Dans ces airials, un patrimoine architectural landais lié à l’ancienne économie agropastorale, élément identitaire de cette partie de la Gascogne, le respect de l’authenticité a primé dans la restauration, que ce soit dans les matériaux, la conservation des petites ouvertures en harmonie avec les proportions du bâti ou l’intimité des lieux. « C’est un travail de sauvegarde sur des trésors qui étaient en ruine », confie Pascale Daney qui œuvre là via une SCI montée avec André Bordes-Vidal.
Des bois datés du Moyen-Âge ont été réemployés pour refaire des colombages, des briquettes ont été mises à nu, les planchers ravagés par les termites reconstruits, une vieille baignoire a été été chinée dans une ferme du grand propriétaire forestier où vivaient encore il y a quelques années des métayers… Des artistes ou techniciens du festival Musicalarue de Luxey, et même Michel Polnareff, ont dormi ici. Quand ils réservent le reste de l’année, les locataires demandent parfois ce qu’ils vont pouvoir faire pendant le week-end. « Profiter de la nature », leur répond Pascale Daney.
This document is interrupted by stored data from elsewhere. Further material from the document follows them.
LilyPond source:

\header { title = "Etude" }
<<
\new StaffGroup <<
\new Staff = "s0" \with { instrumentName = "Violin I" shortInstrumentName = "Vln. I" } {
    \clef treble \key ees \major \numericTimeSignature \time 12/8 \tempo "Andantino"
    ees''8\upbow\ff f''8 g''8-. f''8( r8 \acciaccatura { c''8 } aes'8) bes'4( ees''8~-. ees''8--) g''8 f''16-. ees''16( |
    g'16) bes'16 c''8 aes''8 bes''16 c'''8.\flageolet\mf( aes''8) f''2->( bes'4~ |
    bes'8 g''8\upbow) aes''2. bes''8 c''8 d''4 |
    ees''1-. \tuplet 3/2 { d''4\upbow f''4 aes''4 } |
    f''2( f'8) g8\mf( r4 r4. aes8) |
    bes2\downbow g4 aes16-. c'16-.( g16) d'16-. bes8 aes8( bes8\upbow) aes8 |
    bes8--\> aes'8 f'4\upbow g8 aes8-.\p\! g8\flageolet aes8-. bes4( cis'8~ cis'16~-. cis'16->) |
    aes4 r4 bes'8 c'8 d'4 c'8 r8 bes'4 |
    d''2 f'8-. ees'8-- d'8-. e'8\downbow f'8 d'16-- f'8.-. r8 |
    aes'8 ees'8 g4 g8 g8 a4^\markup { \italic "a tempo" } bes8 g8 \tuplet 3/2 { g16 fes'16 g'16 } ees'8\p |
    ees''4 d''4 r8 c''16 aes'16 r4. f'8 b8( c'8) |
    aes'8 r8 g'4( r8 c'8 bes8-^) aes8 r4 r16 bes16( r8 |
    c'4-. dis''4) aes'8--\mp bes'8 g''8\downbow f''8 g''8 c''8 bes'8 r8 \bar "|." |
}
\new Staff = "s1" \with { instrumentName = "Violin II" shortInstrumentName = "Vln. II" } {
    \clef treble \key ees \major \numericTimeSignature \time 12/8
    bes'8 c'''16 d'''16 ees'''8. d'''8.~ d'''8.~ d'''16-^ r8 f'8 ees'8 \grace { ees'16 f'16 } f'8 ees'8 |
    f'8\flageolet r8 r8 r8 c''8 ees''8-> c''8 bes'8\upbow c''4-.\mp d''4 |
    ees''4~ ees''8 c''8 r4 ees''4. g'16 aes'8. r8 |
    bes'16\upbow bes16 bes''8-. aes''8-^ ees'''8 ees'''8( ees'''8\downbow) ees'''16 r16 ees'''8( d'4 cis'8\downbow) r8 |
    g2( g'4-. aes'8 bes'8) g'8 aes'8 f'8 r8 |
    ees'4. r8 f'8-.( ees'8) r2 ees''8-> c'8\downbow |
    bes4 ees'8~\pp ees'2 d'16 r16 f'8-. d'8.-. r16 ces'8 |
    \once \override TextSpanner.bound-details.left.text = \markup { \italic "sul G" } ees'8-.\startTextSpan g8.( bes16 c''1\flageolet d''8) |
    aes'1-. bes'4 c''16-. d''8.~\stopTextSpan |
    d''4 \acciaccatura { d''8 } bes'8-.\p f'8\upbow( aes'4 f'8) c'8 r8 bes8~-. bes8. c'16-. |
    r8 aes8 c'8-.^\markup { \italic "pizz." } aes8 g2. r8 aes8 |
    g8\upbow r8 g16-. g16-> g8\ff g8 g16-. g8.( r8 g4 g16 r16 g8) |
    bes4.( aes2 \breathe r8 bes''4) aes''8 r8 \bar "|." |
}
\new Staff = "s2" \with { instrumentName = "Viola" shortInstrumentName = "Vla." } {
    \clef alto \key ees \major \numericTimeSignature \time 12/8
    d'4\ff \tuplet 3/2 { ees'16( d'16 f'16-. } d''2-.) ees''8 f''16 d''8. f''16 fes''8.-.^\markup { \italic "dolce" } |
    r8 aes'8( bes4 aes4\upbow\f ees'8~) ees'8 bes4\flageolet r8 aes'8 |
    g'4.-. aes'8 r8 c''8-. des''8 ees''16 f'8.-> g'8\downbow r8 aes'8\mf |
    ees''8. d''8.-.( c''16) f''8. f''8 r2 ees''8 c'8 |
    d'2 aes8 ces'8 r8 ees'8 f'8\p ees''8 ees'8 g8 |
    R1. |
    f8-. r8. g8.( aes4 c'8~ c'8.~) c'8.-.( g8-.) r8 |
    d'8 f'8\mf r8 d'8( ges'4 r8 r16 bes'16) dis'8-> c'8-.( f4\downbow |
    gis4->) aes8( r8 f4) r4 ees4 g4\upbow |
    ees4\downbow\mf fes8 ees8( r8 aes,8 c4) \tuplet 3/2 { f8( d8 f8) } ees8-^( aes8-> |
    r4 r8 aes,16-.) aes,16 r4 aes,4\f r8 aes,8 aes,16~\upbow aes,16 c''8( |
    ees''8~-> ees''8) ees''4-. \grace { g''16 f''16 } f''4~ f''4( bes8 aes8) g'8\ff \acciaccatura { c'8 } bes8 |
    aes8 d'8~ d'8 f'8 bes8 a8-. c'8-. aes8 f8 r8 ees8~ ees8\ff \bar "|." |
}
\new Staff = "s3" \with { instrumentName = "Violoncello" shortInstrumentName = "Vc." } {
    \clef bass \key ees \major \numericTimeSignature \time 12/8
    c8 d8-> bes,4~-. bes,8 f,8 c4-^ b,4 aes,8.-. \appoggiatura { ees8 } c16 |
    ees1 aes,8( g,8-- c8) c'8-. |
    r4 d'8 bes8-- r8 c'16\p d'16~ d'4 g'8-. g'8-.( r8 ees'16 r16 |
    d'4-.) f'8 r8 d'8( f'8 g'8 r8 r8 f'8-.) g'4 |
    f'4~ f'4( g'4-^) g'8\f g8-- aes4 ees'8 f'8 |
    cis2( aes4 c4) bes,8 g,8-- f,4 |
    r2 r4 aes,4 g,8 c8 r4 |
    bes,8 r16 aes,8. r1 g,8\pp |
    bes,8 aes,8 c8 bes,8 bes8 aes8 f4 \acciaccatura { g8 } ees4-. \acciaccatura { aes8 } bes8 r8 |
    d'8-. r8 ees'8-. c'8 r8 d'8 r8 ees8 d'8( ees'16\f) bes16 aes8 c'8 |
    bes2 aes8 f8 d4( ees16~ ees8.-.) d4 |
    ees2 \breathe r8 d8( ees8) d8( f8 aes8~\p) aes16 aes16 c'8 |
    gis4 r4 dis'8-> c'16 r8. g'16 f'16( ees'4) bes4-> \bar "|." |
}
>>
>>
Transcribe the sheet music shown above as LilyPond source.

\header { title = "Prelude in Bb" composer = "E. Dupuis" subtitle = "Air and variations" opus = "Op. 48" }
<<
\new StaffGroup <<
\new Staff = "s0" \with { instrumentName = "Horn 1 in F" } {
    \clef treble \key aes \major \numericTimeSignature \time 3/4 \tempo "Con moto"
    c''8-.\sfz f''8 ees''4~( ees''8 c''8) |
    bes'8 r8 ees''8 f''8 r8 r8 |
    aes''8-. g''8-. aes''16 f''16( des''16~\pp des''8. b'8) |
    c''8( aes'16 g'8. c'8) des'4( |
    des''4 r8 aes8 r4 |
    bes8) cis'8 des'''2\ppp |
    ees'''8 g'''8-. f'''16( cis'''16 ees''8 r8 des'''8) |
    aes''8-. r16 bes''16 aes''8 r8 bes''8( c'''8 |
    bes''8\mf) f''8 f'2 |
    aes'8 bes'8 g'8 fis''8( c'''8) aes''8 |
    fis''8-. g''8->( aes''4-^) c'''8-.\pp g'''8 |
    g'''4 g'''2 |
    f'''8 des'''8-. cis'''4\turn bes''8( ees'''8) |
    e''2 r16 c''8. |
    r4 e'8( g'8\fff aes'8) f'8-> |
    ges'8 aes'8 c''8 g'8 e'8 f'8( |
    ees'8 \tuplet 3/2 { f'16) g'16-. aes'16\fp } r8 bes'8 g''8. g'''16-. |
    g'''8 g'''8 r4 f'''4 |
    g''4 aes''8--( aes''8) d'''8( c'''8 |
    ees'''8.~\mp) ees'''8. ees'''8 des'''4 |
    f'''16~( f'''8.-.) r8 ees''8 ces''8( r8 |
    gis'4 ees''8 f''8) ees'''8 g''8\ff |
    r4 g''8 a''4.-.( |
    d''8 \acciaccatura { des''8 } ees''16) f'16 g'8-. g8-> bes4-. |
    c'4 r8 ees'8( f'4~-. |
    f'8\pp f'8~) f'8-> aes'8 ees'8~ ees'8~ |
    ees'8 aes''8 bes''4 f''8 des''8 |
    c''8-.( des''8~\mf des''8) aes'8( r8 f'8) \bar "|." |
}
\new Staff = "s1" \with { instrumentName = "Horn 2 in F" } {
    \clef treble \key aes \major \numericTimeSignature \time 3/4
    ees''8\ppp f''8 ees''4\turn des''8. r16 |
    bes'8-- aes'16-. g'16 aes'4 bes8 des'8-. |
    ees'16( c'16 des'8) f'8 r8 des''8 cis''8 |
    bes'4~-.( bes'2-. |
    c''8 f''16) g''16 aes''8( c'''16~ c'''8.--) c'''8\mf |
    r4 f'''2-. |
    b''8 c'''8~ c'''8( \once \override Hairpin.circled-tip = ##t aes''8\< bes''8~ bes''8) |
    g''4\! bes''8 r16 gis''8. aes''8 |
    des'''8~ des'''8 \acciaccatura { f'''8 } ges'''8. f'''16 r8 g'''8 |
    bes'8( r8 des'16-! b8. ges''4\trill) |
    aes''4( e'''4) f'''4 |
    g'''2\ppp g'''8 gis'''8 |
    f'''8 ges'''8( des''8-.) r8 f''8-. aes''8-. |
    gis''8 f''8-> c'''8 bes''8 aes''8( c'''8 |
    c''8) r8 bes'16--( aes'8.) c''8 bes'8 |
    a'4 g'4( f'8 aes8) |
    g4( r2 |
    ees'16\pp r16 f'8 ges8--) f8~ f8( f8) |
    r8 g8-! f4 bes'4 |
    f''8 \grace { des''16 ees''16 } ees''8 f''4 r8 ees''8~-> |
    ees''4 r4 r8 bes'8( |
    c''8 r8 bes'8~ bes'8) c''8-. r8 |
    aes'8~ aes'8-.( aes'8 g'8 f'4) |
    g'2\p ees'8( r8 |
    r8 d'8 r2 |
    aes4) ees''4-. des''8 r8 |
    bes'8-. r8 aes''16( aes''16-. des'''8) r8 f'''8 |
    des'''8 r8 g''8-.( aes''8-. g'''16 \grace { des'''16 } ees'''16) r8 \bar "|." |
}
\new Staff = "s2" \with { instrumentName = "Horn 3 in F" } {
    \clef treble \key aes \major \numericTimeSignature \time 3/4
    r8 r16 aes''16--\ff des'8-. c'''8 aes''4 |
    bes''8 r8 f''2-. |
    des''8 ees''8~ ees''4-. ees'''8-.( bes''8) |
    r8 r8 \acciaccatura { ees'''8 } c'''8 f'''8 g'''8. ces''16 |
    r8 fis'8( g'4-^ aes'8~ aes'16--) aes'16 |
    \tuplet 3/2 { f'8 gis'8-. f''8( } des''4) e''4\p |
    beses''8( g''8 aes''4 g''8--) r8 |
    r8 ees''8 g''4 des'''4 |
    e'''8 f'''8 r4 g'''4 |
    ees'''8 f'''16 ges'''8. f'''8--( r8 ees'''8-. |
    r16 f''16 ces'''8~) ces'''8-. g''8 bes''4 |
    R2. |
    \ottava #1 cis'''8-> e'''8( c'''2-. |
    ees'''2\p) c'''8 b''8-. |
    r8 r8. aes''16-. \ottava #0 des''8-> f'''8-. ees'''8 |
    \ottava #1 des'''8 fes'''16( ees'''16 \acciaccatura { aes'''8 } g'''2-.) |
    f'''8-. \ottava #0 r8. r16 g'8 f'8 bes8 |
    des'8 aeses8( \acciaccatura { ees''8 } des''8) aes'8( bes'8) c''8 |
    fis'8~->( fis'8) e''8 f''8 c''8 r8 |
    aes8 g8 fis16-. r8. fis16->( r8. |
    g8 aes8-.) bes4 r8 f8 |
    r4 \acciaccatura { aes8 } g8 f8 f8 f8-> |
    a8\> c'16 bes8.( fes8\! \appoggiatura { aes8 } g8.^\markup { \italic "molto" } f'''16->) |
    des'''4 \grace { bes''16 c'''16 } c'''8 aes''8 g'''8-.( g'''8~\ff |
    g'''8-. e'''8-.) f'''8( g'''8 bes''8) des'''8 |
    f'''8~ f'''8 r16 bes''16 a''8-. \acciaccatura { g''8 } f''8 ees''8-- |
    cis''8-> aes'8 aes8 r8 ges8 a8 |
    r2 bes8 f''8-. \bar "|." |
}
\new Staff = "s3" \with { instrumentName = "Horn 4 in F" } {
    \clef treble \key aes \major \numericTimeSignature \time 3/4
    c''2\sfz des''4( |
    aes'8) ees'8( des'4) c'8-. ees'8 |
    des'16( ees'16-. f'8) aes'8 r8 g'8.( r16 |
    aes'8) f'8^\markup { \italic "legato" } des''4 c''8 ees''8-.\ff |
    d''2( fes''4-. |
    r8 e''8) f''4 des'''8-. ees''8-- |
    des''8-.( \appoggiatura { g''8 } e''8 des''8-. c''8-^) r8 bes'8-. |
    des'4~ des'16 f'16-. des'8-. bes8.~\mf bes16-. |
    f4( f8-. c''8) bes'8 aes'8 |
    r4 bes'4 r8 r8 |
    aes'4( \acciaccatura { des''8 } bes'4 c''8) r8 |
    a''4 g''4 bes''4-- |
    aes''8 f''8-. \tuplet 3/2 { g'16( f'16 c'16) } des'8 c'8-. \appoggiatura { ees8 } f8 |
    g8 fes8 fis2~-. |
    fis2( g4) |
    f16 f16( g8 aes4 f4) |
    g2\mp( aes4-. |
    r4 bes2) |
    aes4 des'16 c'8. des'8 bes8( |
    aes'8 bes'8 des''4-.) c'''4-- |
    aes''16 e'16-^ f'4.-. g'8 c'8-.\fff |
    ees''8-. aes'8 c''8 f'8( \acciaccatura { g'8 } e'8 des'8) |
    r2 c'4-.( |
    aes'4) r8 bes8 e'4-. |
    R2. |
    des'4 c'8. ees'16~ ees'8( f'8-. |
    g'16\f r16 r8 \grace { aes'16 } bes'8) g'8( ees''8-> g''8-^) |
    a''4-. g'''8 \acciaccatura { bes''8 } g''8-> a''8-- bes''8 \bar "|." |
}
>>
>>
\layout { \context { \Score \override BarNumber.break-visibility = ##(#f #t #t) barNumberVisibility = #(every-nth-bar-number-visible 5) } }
DES LAGUNES EN GESTION PAR LE DÉPARTEMENT
À 105 ans, André Bordes-Vidal qui a marqué, avec sa famille, l’histoire de la forêt landaise, vit toujours à Luxey, dans la maison familiale du XVIIIe face à l’église. Ex-président des sylviculteurs du Sud-Ouest, de la DFCI (Défense des forêts contre les incendies) pendant 50 ans, administrateur des Papeteries de Gascogne et vice-président du Crédit Agricole d’Aquitaine, il fut à l’origine, en 1947, de l’assurance couvrant les risques incendie en forêt, qui « a permis de survivre aux feux de 1949 alors que tout le monde me disait que c’était impossible », témoigne celui qui fut des coulisses du mariage de la reine d’Angleterre avec Lili Lacoste, l’héritière de Château Pétrus, à la création de la maison de L’Estupe-Huc (éteindre le feu en gascon) à Luxey.
Depuis une dizaine d’années, ce propriétaire de milliers d’hectares s’est rapproché du Département pour la sauvegarde d’espaces naturels, échangeant des forêts galeries aux chênes remarquables contre des parcelles de pin maritime. Mais « je ne vends rien », a-t-il coutume de dire. Cet hiver, une Obligation réelle environnementale, dispositif foncier qui permet d’agir sur le long terme (90 ans en engageant héritiers et futurs propriétaires), a été signée sur quatre lagunes et deux zones humides entre Luxey et Callen, où vivent des espèces protégées (rainette ibérique, fadet des laîches). Le Département y fera du suivi et des plans de gestion, et peut-être un jour des animations pédagogiques pour sensibiliser le public à ces milieux naturels si landais.